Assigned task 1
In the C. auris passage, which clade of C. auris strains is mainly associated with ear infections?
Assigned task 2
Write the next part of the C. auris passage, starting after its final sentence.

Given passage
Forward genetic screens through the use of Agrobacterium tumefaciens-mediated transformation (AtMT) have proven successful in C. auris [30] (Fig. 3). In the AtMT process, a selection marker, such as NAT, is incorporated into the Ti plasmid of A. tumefaciens. Subsequently, this plasmid is introduced into the A. tumefaciens EHA105 strain, which carries the essential virulence genes for T-DNA recruitment (Fig. 3). Co-cultivation of the modified A. tumefaciens with C. auris results in gene disruption by the plasmid, conferring nourseothricin resistance. After isolating C. auris transformants that exhibit the desired phenotype, researchers could perform next-generation genome sequencing to identify which genes have been disrupted (Fig. 3). This methodology has been effectively employed for the identification of genes crucial to the cellular morphology of C. auris. Mutants leading to alterations in morphology were successfully isolated in all four clades, showing comparable rates to experiments conducted in other yeast species [31].

Virulence and Animal Models

Research on the virulence factors associated with C. auris infections is still significantly lacking. Based on current understanding, morphological transition, adherence, biofilm formation, and the production of phospholipases and proteinases have been identified as virulence factors in C. auris.

The ability to adhere to host cells plays a critical role in microbial colonization, long-term survival, and pathogenicity. The genome of C. auris contains multiple orthologs of adhesins found in C. albicans, which are known to be involved in biofilm formation and virulence. Notably, clade II strains of C. auris, which are mainly associated with ear infections, exhibit notable deletions in subtelomeric regions that contain of potential adhesin genes. However, these regions remain conserved in strains belonging to clades I, III, and IV [32]. In C. albicans, the ALS adhesin gene family, including ALS4, is well-known for its involvement in adherence processes. Similarly, the ortholog of ALS4 in C. auris shows distinct expression patterns during filamentous growth. Additionally, several other GPI-anchored cell wall genes and potential adhesins, such as IFF4, CSA1, PGA26, PGA52, and HYR3, were found to be upregulated during the in vitro biofilm formation of C. auris compared to planktonic cells [33]. Moreover, during biofilm formation, several genes, including those responsible for efflux pumps such as MDR and CDR homologs, as well as glucan-modifying enzymes crucial for the formation of the biofilm's extracellular matrix, were observed to be upregulated [33]. It was noted that inhibiting these genes resulted in increased susceptibility of biofilms to fluconazole, suggesting their significance in biofilm-mediated drug resistance mechanisms.

Collected data
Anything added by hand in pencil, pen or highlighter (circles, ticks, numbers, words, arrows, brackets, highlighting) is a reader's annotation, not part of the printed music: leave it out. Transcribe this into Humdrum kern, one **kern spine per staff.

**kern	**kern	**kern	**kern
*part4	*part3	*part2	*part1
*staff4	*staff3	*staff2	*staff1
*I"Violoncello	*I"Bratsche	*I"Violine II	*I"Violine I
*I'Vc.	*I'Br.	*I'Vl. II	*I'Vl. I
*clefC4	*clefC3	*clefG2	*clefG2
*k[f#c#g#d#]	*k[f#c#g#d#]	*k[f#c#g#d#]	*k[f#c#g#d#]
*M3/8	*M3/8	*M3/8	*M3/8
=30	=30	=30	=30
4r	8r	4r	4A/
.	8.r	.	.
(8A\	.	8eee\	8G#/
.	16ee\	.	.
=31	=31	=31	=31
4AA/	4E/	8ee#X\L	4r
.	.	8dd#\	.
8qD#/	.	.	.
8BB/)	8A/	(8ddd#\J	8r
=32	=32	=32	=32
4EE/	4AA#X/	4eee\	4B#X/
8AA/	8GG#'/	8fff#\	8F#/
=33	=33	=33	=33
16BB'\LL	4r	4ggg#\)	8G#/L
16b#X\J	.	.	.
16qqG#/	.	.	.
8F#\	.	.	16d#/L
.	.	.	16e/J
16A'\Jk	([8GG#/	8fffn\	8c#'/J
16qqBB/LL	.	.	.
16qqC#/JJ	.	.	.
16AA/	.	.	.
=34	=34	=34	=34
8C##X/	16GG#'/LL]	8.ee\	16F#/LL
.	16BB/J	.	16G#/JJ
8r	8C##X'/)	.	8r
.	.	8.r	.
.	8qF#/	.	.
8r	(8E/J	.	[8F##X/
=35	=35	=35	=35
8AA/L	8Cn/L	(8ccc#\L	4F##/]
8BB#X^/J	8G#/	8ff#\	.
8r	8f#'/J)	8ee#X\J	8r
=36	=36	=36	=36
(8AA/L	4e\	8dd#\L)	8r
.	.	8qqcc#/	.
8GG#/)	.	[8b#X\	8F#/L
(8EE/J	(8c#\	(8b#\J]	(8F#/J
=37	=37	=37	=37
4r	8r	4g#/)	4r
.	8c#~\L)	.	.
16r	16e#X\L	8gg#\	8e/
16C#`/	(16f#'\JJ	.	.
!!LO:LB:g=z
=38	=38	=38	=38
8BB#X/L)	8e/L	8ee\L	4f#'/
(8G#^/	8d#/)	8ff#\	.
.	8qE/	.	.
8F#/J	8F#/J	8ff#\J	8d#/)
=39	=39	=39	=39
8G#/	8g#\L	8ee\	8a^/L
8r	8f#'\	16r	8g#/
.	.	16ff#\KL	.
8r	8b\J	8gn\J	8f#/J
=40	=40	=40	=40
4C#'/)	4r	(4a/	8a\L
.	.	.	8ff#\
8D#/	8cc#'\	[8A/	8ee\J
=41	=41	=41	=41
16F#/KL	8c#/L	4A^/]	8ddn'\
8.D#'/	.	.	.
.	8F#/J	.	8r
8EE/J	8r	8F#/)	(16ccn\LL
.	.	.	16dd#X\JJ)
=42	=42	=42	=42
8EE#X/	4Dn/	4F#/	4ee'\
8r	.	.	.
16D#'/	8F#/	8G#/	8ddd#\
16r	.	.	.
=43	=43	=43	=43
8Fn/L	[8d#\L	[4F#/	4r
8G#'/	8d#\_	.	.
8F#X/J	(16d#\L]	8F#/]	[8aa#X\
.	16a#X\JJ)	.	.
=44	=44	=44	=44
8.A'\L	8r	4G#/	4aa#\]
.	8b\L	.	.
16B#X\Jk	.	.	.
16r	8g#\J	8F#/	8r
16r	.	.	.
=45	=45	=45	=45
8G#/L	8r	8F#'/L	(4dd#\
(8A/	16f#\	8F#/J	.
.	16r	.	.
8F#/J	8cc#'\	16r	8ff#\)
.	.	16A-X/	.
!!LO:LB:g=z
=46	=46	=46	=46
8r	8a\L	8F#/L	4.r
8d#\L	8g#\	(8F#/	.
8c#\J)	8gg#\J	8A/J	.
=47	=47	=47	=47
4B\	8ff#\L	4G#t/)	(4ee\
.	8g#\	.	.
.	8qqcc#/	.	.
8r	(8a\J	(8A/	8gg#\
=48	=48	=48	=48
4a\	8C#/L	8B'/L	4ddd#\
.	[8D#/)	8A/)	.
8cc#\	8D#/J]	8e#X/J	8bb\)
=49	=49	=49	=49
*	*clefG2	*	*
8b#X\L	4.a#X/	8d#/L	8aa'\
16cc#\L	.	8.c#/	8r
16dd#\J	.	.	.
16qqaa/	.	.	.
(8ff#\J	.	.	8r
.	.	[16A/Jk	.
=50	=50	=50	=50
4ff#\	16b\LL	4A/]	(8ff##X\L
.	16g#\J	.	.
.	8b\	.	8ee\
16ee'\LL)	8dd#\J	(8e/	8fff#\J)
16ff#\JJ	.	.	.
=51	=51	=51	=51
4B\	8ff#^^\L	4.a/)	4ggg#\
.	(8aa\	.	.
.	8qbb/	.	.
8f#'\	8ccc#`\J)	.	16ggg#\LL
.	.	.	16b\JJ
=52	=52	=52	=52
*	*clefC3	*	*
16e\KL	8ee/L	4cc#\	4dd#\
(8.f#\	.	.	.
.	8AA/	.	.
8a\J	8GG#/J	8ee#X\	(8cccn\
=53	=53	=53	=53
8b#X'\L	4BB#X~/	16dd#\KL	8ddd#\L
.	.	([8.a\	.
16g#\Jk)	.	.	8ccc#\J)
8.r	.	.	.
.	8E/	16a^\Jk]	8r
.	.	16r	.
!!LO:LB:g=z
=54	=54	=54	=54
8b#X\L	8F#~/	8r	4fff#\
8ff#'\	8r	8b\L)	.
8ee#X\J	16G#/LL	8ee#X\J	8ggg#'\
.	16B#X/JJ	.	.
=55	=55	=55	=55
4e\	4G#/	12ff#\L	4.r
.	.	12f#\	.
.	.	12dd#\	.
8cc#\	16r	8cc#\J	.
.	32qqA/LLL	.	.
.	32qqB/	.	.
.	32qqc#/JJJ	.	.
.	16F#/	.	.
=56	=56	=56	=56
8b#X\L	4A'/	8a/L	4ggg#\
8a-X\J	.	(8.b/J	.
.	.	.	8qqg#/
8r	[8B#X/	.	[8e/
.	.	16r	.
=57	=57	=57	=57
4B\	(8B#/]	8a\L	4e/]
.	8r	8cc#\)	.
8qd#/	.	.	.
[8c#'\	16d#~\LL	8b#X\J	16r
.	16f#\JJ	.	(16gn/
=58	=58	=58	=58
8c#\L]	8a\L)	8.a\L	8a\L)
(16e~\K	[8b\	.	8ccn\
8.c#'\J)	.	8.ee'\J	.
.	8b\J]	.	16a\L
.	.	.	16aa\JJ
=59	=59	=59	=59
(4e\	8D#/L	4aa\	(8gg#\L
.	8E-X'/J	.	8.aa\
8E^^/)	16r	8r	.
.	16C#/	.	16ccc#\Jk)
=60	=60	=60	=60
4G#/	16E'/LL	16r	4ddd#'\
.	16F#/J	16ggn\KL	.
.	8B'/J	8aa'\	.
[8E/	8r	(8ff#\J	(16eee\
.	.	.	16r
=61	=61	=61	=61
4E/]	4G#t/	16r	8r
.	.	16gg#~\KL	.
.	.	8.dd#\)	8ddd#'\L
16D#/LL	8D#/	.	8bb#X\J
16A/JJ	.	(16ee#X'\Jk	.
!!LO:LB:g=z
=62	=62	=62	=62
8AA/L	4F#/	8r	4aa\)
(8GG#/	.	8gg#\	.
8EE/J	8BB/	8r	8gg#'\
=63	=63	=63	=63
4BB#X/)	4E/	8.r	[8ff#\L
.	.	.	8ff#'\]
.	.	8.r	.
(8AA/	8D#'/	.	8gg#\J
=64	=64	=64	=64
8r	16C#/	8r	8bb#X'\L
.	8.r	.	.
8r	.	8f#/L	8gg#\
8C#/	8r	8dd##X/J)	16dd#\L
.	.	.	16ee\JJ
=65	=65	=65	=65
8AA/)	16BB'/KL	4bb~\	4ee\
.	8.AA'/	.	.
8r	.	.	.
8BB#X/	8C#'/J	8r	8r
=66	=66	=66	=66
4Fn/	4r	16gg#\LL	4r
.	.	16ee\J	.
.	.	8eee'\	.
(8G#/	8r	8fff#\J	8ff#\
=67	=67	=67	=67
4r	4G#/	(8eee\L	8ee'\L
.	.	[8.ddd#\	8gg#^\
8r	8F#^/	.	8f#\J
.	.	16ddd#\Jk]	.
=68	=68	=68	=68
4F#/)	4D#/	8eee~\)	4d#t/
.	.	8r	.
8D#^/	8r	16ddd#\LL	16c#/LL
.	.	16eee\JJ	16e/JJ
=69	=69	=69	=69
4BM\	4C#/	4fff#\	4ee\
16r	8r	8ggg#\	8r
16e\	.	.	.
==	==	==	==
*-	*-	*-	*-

Response box 1
Clade II.

Response box 2
Lytic enzymes, including secreted aspartyl proteases (SAPs), lipases, phospholipases, and hemolysins, play a crucial role as virulence factors in fungal pathogens that infect humans [34]. These enzymes contribute to the pathogenicity of the fungi by facilitating tissue invasion, nutrient acquisition, and evasion of the host immune response [35]. C. auris possesses homologs of various lytic enzymes found in C. albicans [36]. Multiple studies have provided evidence of the lytic activity associated with C. auris SAPs, phospholipases, and hemolysin. These findings suggest the potential involvement of these enzymes as virulence factors in C. auris. According to recent research findings, the SAP activity of C. auris exhibits some variations depending on clades, but overall, it shows enhanced SAP activity at 37°C compared to 25°C. Moreover, MTLa strains secreted a higher level of SAP compared to MTLα strains [37].

Moreover, C. auris has demonstrated its pathogenicity through various infection models including mouse, wax moth, fruit fly, and zebrafish (Fig. 4). To investigate the skin colonization in the murine model, C. auris can be administered topically to the skin surface of the ear pinnae and shaved back, or infected into the dermis causing intradermal infection (Fig. 4). When infecting C57BL/6J female mice (8 weeks old) with a C. auris strain at a concentration of 108 cells/ml, the mice do not succumb to the infection (Fig. 4). However, when infecting female A/J mice (8 weeks old) with the same C. auris strain at the same concentration, the majority of mice die within one week [38] (Fig. 4). In G. mellonella larvae fungal infection experiments, using an inoculum solution containing 2 × 107 yeast cells of C. auris, C. albicans, C. parapsilosis and C. tropicalis isolates, C. albicans and C. auris display significantly higher virulence in terms of larval mortality kinetics and the number of larvae affected than the other Candida species [39]. However, C. auris strains exhibit reduced virulence in G. mellonella larvae when compared to a C. albicans isolate. Drosophila melanogaster has the potential to serve as a rapid and dependable model for studying the virulence of C. auris [40]. In the zebrafish model of invasive candidiasis, C. auris infection results in approximately 50% fewer neutrophils being recruited compared to C. albicans infection [41].

Fig. 4. Various C. auris infection models.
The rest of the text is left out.